フラワー·オブ·ライフ (Furawa obu Raifu)
- Genre: Comedy, Slice of life
- Written by: Fumi Yoshinaga
- Published by: Shinshokan
- English publisher: NA: Digital Manga Publishing;
- Magazine: Wings
- Original run: April 2004 – March 2007
- Volumes: 4 (List of volumes)

= Flower of Life (manga) =

Japanese manga series

Flower of Life (フラワー·オブ·ライフ, Furawa obu Raifu) is a slice of life comedy manga series by Fumi Yoshinaga revolving around a group of friends in a high school. The manga is serialised in Shinshokan's Wings. It was nominated for the first annual Manga Taishō award in 2008 and one of the Young Adult Library Services Association's 2008 Great Graphic Novels. The manga is licensed in North America by Digital Manga Publishing.

==Plot==
Harutaro Hanazono, a cheerful and outspoken boy, enrolls at his new high school a month late, as he has been recovering from a bone marrow transplant to treat his leukemia. He is befriended by Shota Mikuni, who is also friends with Kai Majima, an otaku. Harutaro finds Kai annoying. The story follows the school life of Harutaro.

==Manga==

Four bound volumes were released in Japan between April 2004 and March 2007 published by Shinshokan. Digital Manga Publishing released the manga's four tankōbon between January 17, 2007, and May 20, 2009.

| No. | Original release date | Original ISBN | English release date | English ISBN |
|---|---|---|---|---|
| 1 | April 2004 | 978-4-40361-749-2 | January 17, 2007 | 978-1-56970-939-9 |
| 2 | March 25, 2005 | 978-4-40361-792-8 | April 11, 2007 | 978-1-56970-873-6 |
| 3 | April 2006 | 978-4-40361-829-1 | July 11, 2007 | 978-1-56970-829-3 |
| 4 | March 2007 | 978-4-40361-867-3 | May 20, 2009 | 978-1-56970-055-6 |

==Reception==
Comics Worth Reading's Johanna Draper Carlson criticises the first volume of the manga for its plot which "jumps around a good deal". A later review by Draper Carlson comments on the diversity of personalities in the second volume of the manga. She comments on Fumi Yoshinaga's treatment of the manga like an anthology from her previous work, Antique Bakery.

About.com's Deb Aoki commends the manga for its "charming mix of slice of life comedy and high school romance" but criticises it for the author's assumption that the "reader knows and understands manga culture and otaku slang". She also criticises it for having too much dialogue. Erin Finnegan at Pop Shock Culture comments on her uncertainty of the demographic of the manga.
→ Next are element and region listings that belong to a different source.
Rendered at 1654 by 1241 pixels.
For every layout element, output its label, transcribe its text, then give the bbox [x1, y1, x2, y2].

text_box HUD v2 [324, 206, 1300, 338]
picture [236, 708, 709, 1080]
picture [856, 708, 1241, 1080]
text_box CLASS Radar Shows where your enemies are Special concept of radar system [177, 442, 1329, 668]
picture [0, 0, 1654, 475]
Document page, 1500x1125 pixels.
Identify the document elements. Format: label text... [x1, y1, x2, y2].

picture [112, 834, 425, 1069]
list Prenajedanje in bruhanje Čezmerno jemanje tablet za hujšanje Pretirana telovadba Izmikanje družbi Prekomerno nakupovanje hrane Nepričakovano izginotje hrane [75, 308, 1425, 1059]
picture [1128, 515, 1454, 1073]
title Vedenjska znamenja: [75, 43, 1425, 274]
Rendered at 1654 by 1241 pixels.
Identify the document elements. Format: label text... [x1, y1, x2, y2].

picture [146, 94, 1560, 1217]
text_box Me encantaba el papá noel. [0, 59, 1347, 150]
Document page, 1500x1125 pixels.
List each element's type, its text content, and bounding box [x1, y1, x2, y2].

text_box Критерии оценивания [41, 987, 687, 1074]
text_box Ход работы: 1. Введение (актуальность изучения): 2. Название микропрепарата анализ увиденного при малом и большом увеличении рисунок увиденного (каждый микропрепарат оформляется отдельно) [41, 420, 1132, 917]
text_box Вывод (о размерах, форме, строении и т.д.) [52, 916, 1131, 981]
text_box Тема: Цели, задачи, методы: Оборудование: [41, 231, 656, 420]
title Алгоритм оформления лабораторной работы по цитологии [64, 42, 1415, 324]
Mania.com's Patricia Beard comments on the manga's realistic "small glimpses of school life". Jason Thompson, writing for the appendix to Manga: The Complete Guide, describes Flower of Life as being Yoshinaga's "take on the high school comedy genre". While there is use of the "same basic elements" in the plot, Thompson regards the characters as being "entirely original" and as being able to "carry the story".

The fourth volume of Flower of Life was ranked 8th on the Tohan charts between May 29 and June 4, 2007. In 2008, Yoshinaga was nominated for the Eisner Award for her work on The Moon and the Sandals and Flower of Life. Flower of Life was nominated by the Young Adult Library Services Association for inclusion on its list of 2008 Great Graphic Novels for Teens. Flower of Life was nominated for the first Manga Taishō award in 2008.